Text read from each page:
┄┄┄┄┄┄┄┄┄┄

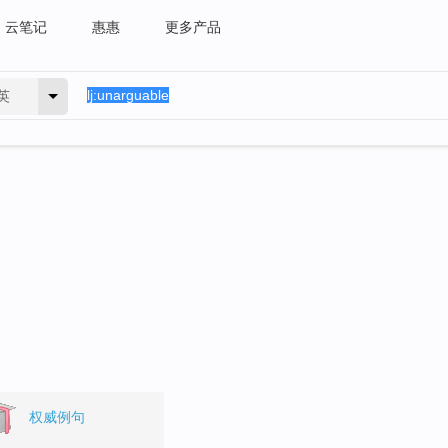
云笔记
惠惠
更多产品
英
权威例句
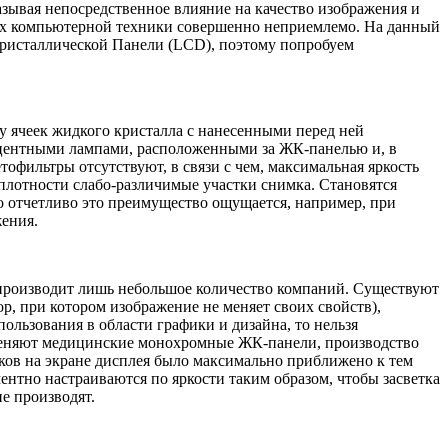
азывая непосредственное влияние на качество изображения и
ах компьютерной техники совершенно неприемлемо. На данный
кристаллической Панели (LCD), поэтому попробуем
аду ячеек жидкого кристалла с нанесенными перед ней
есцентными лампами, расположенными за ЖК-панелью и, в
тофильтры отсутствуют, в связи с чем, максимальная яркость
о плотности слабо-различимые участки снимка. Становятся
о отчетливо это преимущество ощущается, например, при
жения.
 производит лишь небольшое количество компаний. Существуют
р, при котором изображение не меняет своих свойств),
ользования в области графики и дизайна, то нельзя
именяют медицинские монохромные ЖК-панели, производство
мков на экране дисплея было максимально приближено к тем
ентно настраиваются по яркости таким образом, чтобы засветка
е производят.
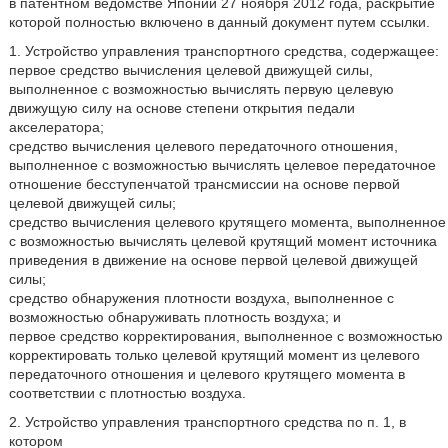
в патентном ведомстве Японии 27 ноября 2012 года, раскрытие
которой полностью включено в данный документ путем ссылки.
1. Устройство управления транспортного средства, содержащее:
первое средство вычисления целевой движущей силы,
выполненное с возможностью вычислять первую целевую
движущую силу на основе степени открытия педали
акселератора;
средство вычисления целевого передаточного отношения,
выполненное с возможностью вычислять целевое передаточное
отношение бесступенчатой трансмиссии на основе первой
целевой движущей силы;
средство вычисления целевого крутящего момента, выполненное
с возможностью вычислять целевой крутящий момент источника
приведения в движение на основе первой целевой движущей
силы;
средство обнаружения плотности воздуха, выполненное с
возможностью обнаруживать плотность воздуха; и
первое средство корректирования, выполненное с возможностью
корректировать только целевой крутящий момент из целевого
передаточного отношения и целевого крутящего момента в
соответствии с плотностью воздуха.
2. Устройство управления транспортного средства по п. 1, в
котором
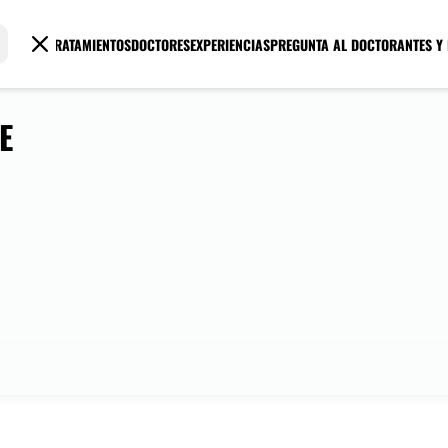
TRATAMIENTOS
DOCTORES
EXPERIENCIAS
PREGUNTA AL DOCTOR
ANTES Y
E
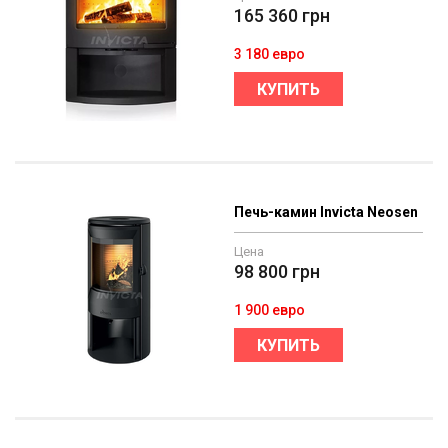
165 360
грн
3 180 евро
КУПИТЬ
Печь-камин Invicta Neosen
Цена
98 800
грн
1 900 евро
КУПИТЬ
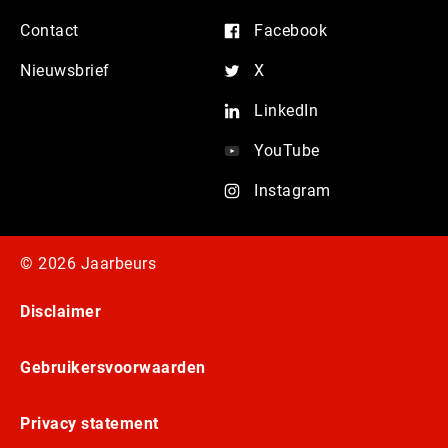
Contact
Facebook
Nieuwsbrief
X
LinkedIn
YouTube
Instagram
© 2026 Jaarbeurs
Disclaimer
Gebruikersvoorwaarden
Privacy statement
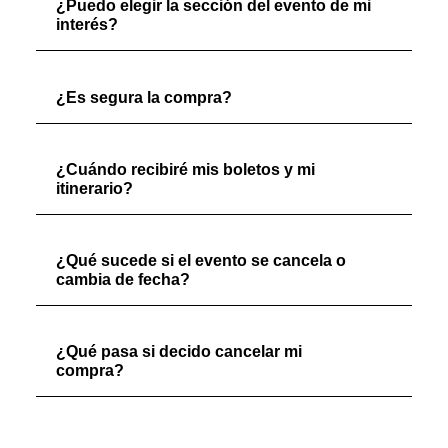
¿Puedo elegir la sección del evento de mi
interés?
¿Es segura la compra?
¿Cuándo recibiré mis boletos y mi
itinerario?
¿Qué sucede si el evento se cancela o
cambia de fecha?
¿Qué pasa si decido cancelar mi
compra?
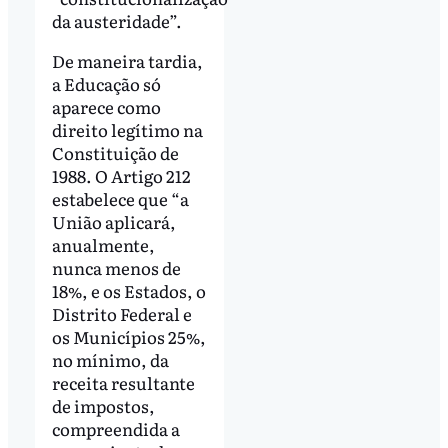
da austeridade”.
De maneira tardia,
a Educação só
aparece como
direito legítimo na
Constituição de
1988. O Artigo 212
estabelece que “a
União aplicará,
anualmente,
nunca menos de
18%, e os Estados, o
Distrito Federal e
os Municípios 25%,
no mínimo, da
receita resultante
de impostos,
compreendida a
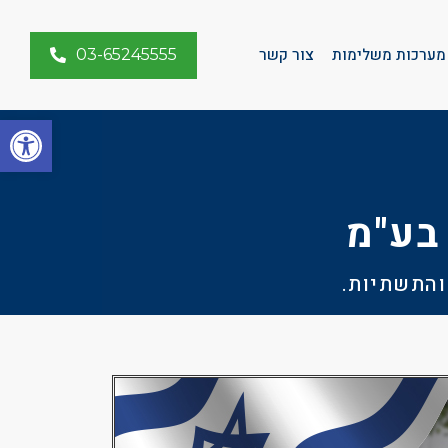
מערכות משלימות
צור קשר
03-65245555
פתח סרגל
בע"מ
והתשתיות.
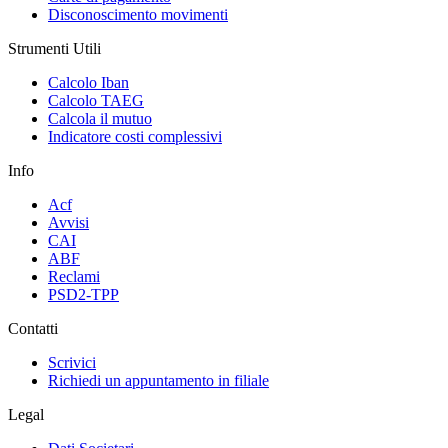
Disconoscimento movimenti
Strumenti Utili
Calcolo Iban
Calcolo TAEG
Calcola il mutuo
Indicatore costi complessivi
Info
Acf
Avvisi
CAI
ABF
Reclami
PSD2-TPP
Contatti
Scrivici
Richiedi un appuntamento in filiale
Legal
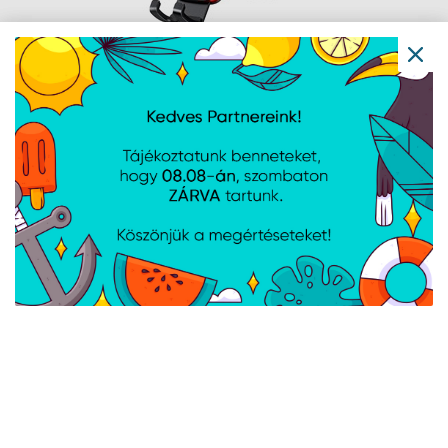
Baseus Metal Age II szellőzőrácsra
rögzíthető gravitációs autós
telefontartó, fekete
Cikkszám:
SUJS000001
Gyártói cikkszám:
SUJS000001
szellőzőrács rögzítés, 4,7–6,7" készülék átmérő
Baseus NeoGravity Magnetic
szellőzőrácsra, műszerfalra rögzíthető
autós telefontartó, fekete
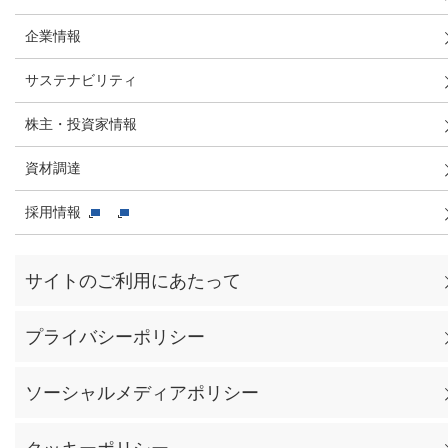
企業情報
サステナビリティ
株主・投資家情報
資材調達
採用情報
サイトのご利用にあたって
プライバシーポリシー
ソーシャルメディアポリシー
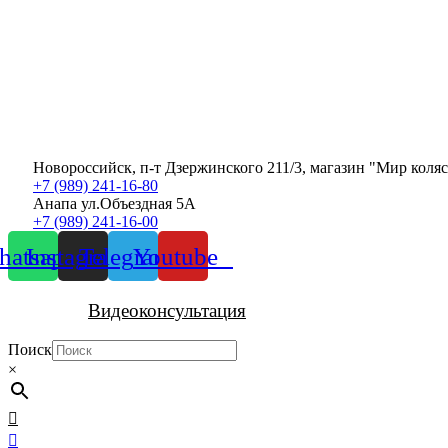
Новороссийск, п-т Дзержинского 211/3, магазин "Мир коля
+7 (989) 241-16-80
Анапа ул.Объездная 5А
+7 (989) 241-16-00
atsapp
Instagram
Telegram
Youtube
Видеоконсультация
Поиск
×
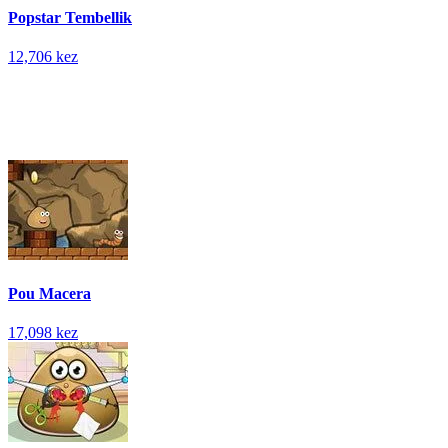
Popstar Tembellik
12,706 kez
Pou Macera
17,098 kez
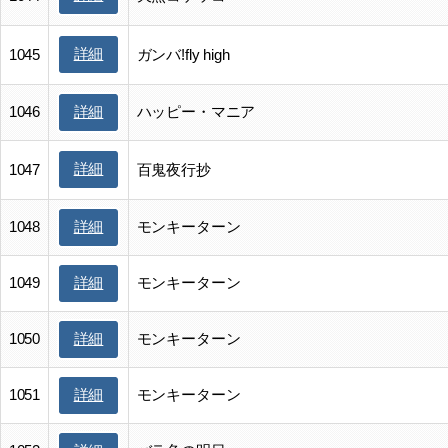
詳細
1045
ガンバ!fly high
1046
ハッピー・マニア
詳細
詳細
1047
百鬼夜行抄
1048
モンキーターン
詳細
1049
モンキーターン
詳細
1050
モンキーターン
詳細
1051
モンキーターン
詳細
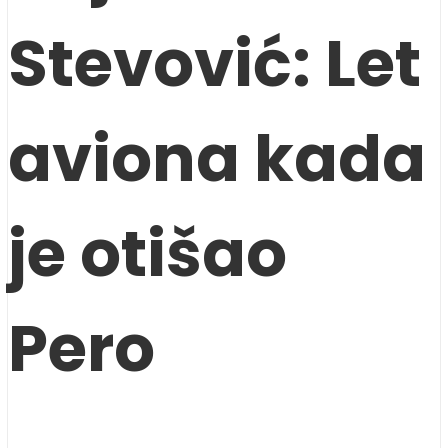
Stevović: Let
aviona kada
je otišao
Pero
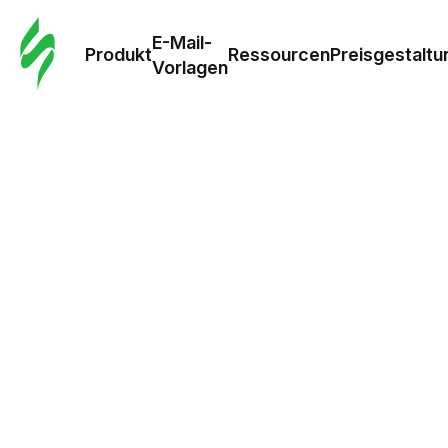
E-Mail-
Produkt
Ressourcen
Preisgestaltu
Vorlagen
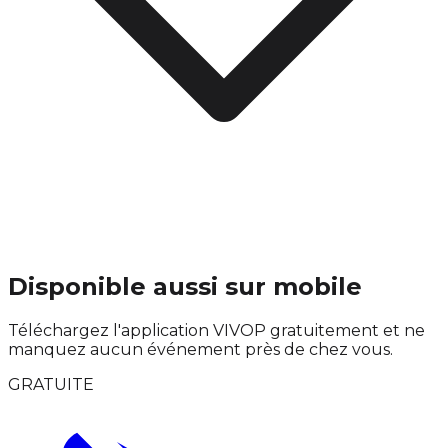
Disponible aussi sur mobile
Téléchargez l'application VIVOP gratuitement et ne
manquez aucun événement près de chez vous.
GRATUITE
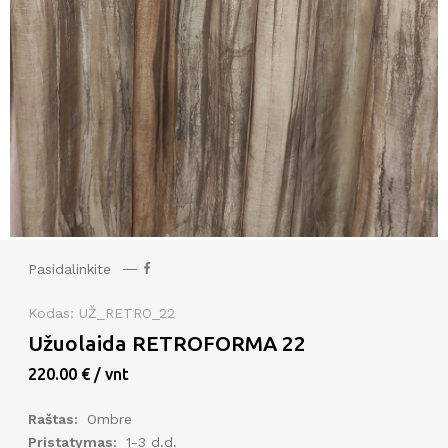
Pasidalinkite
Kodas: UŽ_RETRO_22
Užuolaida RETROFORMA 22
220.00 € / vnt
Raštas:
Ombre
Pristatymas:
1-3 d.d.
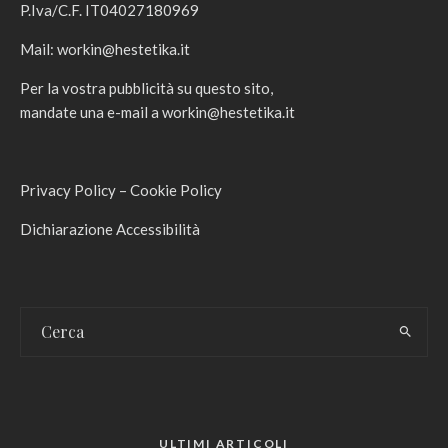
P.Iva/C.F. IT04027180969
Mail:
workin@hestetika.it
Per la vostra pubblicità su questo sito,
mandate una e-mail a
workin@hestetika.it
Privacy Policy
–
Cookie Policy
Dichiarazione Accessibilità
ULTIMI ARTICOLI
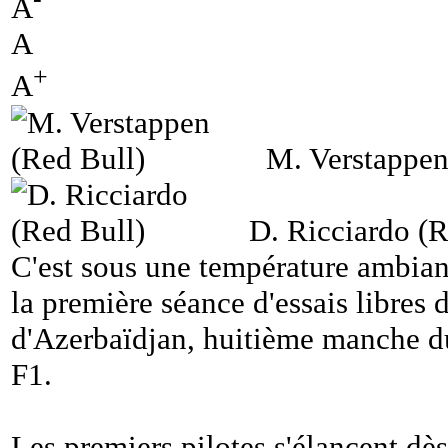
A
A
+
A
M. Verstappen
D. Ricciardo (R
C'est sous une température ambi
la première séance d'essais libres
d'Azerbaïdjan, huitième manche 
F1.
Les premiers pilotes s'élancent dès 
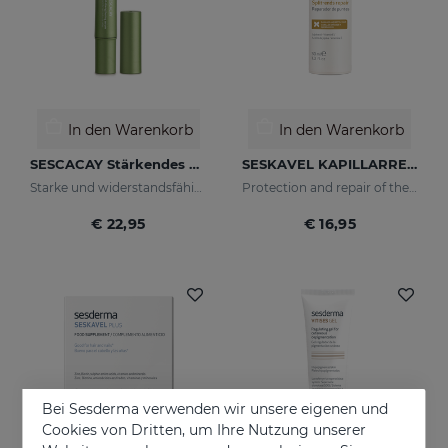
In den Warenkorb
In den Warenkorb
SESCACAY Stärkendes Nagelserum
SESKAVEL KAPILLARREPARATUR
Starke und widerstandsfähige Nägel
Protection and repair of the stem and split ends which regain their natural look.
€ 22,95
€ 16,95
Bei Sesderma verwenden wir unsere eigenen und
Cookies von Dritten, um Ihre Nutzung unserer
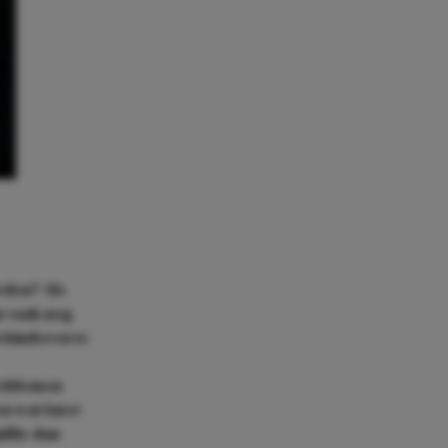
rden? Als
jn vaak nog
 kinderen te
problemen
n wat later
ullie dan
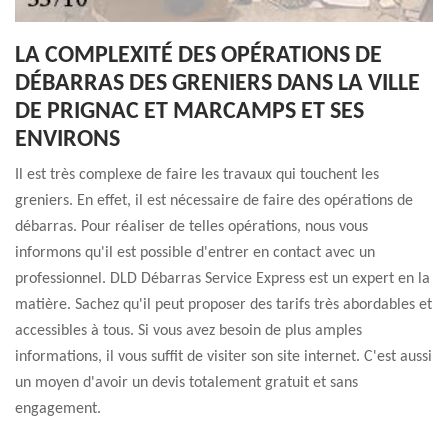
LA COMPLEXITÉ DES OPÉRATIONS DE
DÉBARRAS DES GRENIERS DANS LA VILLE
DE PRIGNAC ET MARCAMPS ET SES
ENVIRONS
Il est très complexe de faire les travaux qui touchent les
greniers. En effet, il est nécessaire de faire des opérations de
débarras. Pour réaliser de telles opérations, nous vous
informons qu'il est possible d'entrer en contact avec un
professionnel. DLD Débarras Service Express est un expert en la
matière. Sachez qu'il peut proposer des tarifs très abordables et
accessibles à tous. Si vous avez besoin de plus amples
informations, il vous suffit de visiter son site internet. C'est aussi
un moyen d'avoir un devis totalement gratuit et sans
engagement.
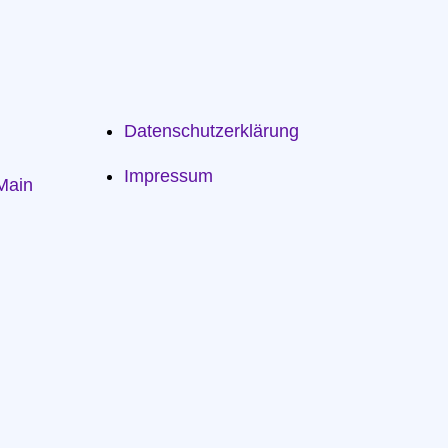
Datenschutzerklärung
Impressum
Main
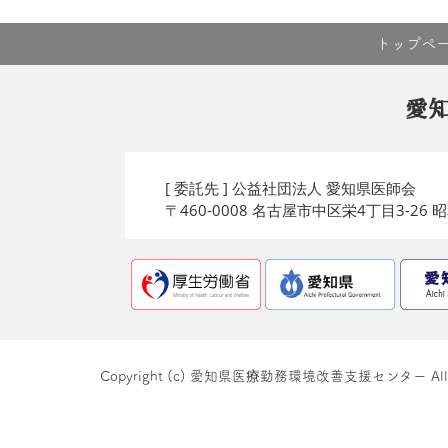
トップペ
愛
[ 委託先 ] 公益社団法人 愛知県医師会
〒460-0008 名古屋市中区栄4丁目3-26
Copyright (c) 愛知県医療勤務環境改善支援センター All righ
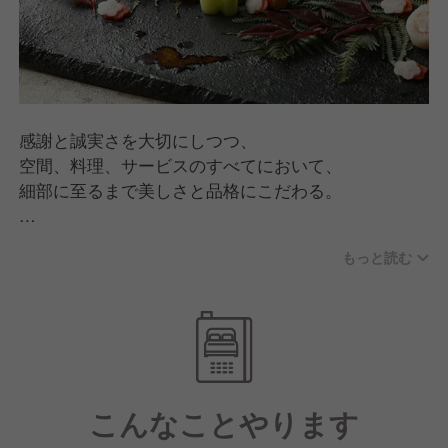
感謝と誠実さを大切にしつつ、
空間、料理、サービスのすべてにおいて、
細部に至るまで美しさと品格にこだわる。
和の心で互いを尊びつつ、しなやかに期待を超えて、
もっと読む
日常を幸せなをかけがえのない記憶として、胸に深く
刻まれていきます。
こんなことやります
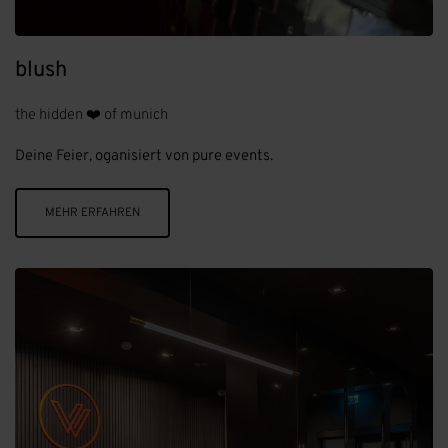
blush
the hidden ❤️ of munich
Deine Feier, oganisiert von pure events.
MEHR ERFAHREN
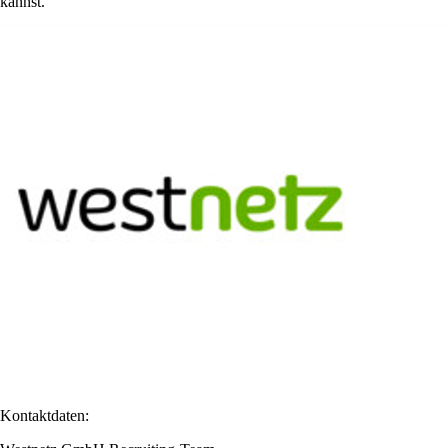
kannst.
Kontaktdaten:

┄┄┄┄┄┄┄┄┄┄

PROBLEM STATEMENT:
Write out the text of all the items again, swapping every "Datenschutzerklärung" for "Datenschutz" and keeping everything else the same. Leave the pictures out of your answer.

ANSWER SPACE:
云笔记
惠惠
更多产品
英
权威例句
азывая непосредственное влияние на качество изображения и
ах компьютерной техники совершенно неприемлемо. На данный
кристаллической Панели (LCD), поэтому попробуем
аду ячеек жидкого кристалла с нанесенными перед ней
есцентными лампами, расположенными за ЖК-панелью и, в
тофильтры отсутствуют, в связи с чем, максимальная яркость
о плотности слабо-различимые участки снимка. Становятся
о отчетливо это преимущество ощущается, например, при
жения.
 производит лишь небольшое количество компаний. Существуют
р, при котором изображение не меняет своих свойств),
ользования в области графики и дизайна, то нельзя
именяют медицинские монохромные ЖК-панели, производство
мков на экране дисплея было максимально приближено к тем
ентно настраиваются по яркости таким образом, чтобы засветка
е производят.
в патентном ведомстве Японии 27 ноября 2012 года, раскрытие
которой полностью включено в данный документ путем ссылки.
1. Устройство управления транспортного средства, содержащее:
первое средство вычисления целевой движущей силы,
выполненное с возможностью вычислять первую целевую
движущую силу на основе степени открытия педали
акселератора;
средство вычисления целевого передаточного отношения,
выполненное с возможностью вычислять целевое передаточное
отношение бесступенчатой трансмиссии на основе первой
целевой движущей силы;
средство вычисления целевого крутящего момента, выполненное
с возможностью вычислять целевой крутящий момент источника
приведения в движение на основе первой целевой движущей
силы;
средство обнаружения плотности воздуха, выполненное с
возможностью обнаруживать плотность воздуха; и
первое средство корректирования, выполненное с возможностью
корректировать только целевой крутящий момент из целевого
передаточного отношения и целевого крутящего момента в
соответствии с плотностью воздуха.
2. Устройство управления транспортного средства по п. 1, в
котором
TRATAMIENTOS
DOCTORES
EXPERIENCIAS
PREGUNTA AL DOCTOR
ANTES Y
E
165 360
грн
3 180 евро
КУПИТЬ
Печь-камин Invicta Neosen
Цена
98 800
грн
1 900 евро
КУПИТЬ
Contact
Facebook
Nieuwsbrief
X
LinkedIn
YouTube
Instagram
© 2026 Jaarbeurs
Disclaimer
Gebruikersvoorwaarden
Privacy statement
¿Puedo elegir la sección del evento de mi
interés?
¿Es segura la compra?
¿Cuándo recibiré mis boletos y mi
itinerario?
¿Qué sucede si el evento se cancela o
cambia de fecha?
¿Qué pasa si decido cancelar mi
compra?
da austeridade”.
De maneira tardia,
a Educação só
aparece como
direito legítimo na
Constituição de
1988. O Artigo 212
estabelece que “a
União aplicará,
anualmente,
nunca menos de
18%, e os Estados, o
Distrito Federal e
os Municípios 25%,
no mínimo, da
receita resultante
de impostos,
compreendida a
מערכות משלימות
צור קשר
03-65245555
פתח סרגל
בע"מ
והתשתיות.
Disconoscimento movimenti
Strumenti Utili
Calcolo Iban
Calcolo TAEG
Calcola il mutuo
Indicatore costi complessivi
Info
Acf
Avvisi
CAI
ABF
Reclami
PSD2-TPP
Contatti
Scrivici
Richiedi un appuntamento in filiale
Legal
Baseus Metal Age II szellőzőrácsra
rögzíthető gravitációs autós
telefontartó, fekete
Cikkszám:
SUJS000001
Gyártói cikkszám:
SUJS000001
szellőzőrács rögzítés, 4,7–6,7" készülék átmérő
Baseus NeoGravity Magnetic
szellőzőrácsra, műszerfalra rögzíthető
autós telefontartó, fekete
企業情報
サステナビリティ
株主・投資家情報
資材調達
採用情報
サイトのご利用にあたって
プライバシーポリシー
ソーシャルメディアポリシー
Новороссийск, п-т Дзержинского 211/3, магазин "Мир коля
+7 (989) 241-16-80
Анапа ул.Объездная 5А
+7 (989) 241-16-00
atsapp
Instagram
Telegram
Youtube
Видеоконсультация
Поиск
×
Popstar Tembellik
12,706 kez
Pou Macera
17,098 kez
詳細
1045
ガンバ!fly high
1046
ハッピー・マニア
詳細
詳細
1047
百鬼夜行抄
1048
モンキーターン
詳細
1049
モンキーターン
詳細
1050
モンキーターン
詳細
1051
モンキーターン
詳細
Stevović: Let
aviona kada
je otišao
Pero
E-Mail-
Produkt
Ressourcen
Preisgestaltu
Vorlagen
Disponible aussi sur mobile
Téléchargez l'application VIVOP gratuitement et ne
manquez aucun événement près de chez vous.
GRATUITE
Pasidalinkite
Kodas: UŽ_RETRO_22
Užuolaida RETROFORMA 22
220.00 € / vnt
Raštas:
Ombre
Pristatymas:
1-3 d.d.
P.Iva/C.F. IT04027180969
Mail:
workin@hestetika.it
Per la vostra pubblicità su questo sito,
mandate una e-mail a
workin@hestetika.it
Privacy Policy
–
Cookie Policy
Dichiarazione Accessibilità
ULTIMI ARTICOLI
A
A
+
A
M. Verstappen
D. Ricciardo (R
C'est sous une température ambi
la première séance d'essais libres
d'Azerbaïdjan, huitième manche 
F1.
Les premiers pilotes s'élancent dès 
In den Warenkorb
In den Warenkorb
SESCACAY Stärkendes Nagelserum
SESKAVEL KAPILLARREPARATUR
Starke und widerstandsfähige Nägel
Protection and repair of the stem and split ends which regain their natural look.
€ 22,95
€ 16,95
Bei Sesderma verwenden wir unsere eigenen und
Cookies von Dritten, um Ihre Nutzung unserer
rden? Als
jn vaak nog
 kinderen te
problemen
n wat later
ullie dan
LA COMPLEXITÉ DES OPÉRATIONS DE
DÉBARRAS DES GRENIERS DANS LA VILLE
DE PRIGNAC ET MARCAMPS ET SES
ENVIRONS
Il est très complexe de faire les travaux qui touchent les
greniers. En effet, il est nécessaire de faire des opérations de
débarras. Pour réaliser de telles opérations, nous vous
informons qu'il est possible d'entrer en contact avec un
professionnel. DLD Débarras Service Express est un expert en la
matière. Sachez qu'il peut proposer des tarifs très abordables et
accessibles à tous. Si vous avez besoin de plus amples
informations, il vous suffit de visiter son site internet. C'est aussi
un moyen d'avoir un devis totalement gratuit et sans
engagement.
Datenschutz
Impressum
Main
トップペ
愛
[ 委託先 ] 公益社団法人 愛知県医師会
〒460-0008 名古屋市中区栄4丁目3-26
Copyright (c) 愛知県医療勤務環境改善支援センター All righ
感謝と誠実さを大切にしつつ、
空間、料理、サービスのすべてにおいて、
細部に至るまで美しさと品格にこだわる。
和の心で互いを尊びつつ、しなやかに期待を超えて、
もっと読む
日常を幸せなをかけがえのない記憶として、胸に深く
刻まれていきます。
こんなことやります
blush
the hidden ❤️ of munich
Deine Feier, oganisiert von pure events.
MEHR ERFAHREN
kannst.
Kontaktdaten:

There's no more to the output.